Foto: Annie Rohse
Gerade jetzt nach unserem Umzug fühle ich mich wieder wie nach der Hochzeit. Ich erinnere mich noch allzu gut: das letzte Konfetti ist buchstäblich zusammengekehrt, die Gäste schon seit Wochen abgereist, die Geschenke ausgepackt, die letzte Dankeskarten verschickt und das Fotoalbum fertig. Und dann? Erstmal nichts. Leere. Wehmut. Nostalgie. Nach der Hochzeitszeit. Nach dem aufregenden Kribbeln in Vorfreude auf den Tag. Und das Fest. Und den Mann und das Kleid. Mit dem Umzug war es ähnlich. Vorfreude auf den Tag. Anstrengung und Stress. Aber jetzt, da (fast) die letzte Kiste ausgepackt ist, trifft mich doch die Realität und der Arbeitsalltag wieder. Und holt mich auf den Boden. Da habe ich an euch denken müssen, an die Bräute, die vielleicht vor Kurzem schon geheiratet haben und es vermissen, diese Hochzeitswelt. Und darüber traurig sind. Wie ich damals. Zumindest hat es mich, ich gestehe, zu merkwürdigem Verhalten gebracht: Ich habe etwa mein Brautkleid aus seiner Aufbewahrungsbox geholt und einfach gern angeschaut, oder ich habe die Hochzeitsfotos mit mir rumgeschleppt – wie eine Visitenkarte – und jedem gezeigt (mehrmals) und (zu viel) über den Tag geredet. Mich wunderts dass ich keine einstweilige Verfügung gegen “Hochzeitserinnerungen” bekommen habe (“Hallo, ich heiße Barbara und ich bin Hochzeitssüchtig?” #anonymerclubderbräute)… Aber ich schweife ab. Solch ein Tief nach dem Fest wurde von amerikanischen Psychologen tatsächlich als weitverbreitetes Phänomen ausgemacht. Angeblich soll jede zehnte Frau nach der Hochzeit an sogenannter ‘post-bridal depression’ leiden, also einem nachhochzeitlichen Blues (mehr dazu hier im Fokus). Frau fühle sich danach melancholisch und leicht traurig – ist schließlich ein großes Lebensprojekt plötzlich vorbei!

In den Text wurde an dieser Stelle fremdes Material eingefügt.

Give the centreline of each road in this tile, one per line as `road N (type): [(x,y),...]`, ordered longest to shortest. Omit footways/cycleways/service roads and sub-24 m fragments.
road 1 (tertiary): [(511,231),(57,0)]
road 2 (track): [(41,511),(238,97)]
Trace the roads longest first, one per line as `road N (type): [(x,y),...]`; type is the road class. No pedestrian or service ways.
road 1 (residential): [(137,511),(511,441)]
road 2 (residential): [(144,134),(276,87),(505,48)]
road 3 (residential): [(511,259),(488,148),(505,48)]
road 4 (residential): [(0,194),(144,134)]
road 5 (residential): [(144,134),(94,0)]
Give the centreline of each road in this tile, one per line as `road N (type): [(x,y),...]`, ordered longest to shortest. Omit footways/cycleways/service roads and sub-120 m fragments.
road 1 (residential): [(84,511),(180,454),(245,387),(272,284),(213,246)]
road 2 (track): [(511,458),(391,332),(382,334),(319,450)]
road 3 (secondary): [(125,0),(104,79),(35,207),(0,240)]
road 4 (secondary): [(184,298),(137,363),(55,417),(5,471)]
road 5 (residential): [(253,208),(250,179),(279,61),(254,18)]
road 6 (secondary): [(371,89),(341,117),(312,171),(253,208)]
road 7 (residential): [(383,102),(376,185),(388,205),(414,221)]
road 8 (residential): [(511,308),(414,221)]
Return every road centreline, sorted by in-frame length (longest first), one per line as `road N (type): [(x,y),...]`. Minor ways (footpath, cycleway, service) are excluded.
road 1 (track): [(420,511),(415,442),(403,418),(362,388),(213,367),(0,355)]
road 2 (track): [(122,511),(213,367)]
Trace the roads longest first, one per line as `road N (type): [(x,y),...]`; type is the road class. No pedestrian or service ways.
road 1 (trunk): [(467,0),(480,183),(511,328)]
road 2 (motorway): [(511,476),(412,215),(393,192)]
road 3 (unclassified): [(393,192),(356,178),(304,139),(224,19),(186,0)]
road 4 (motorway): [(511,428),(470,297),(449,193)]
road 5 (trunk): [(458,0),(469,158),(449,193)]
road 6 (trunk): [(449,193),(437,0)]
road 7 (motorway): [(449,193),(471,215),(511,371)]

Sarkastisch gesprochen könnte ich sagen: die Gesellschaft hat sich da ein tolles Mittel dagegen einfallen lassen: Einfach ein Baby bekommen! Ha! Was bin ich doch in den Monaten NACH der Hochzeit damit belagert worden und dann oft mit Unverständnis angesehen worden, dass wir tatsächlich JETZT noch kein Kind möchten. Unvorstellbar, oder? Eine verheiratete Frau im 21. Jahrhundert, die nicht sofort schwanger wird nach der Hochzeit. Da habe ich auch mal patriarchale Konventionen in den Wind geschossen. So jetzt habe ich es einfach mal gesagt. Aber wie ich in den Wochen nach der Hochzeit und jetzt wieder nach dem Umzug gemerkt habe, es gibt Abhilfe, auch ohne ein Kind zu bekommen, gegen die post-bridal Depression!
1. Aufräumen & Ausmisten
Um besser loslassen zu können, hilft es aufzuräumen und auszumisten. Liegen noch ungenützte Flyer von einer Hochzeitsmesse bei euch zu Hause? Oder Menükarten von Caterern, die ihr nie gebucht habt? Lasst los und gebt sie weg. Nehmt auch den “lästigen” Papierkram in Angriff, also falls ihr euren Namen geändert habt, meldet euch um und erledigt die nachhochzeitlichen Ämtergänge! Ich gestehe es gleich: Das ist der Punkt, der mir am schwersten fällt, weil ich ein Souvenireichhörnchen bin und sogar nicht benutzte Servietten aus einem britischen Pub als “Souvenir” und aufbewahrungswürdig einstufe, so geschehen auch mit Hochzeits”souvenirs”. Nach der Hochzeit haben wir es aber gemacht: Gemeinsam und es tut so gut. Buchunterstützung gibts auch: Tausche Chaos gegen Leichtigkeit oder Richtig ausmisten. Gerümpelfrei leben (hat mich ins Grübeln gebracht. postiv.)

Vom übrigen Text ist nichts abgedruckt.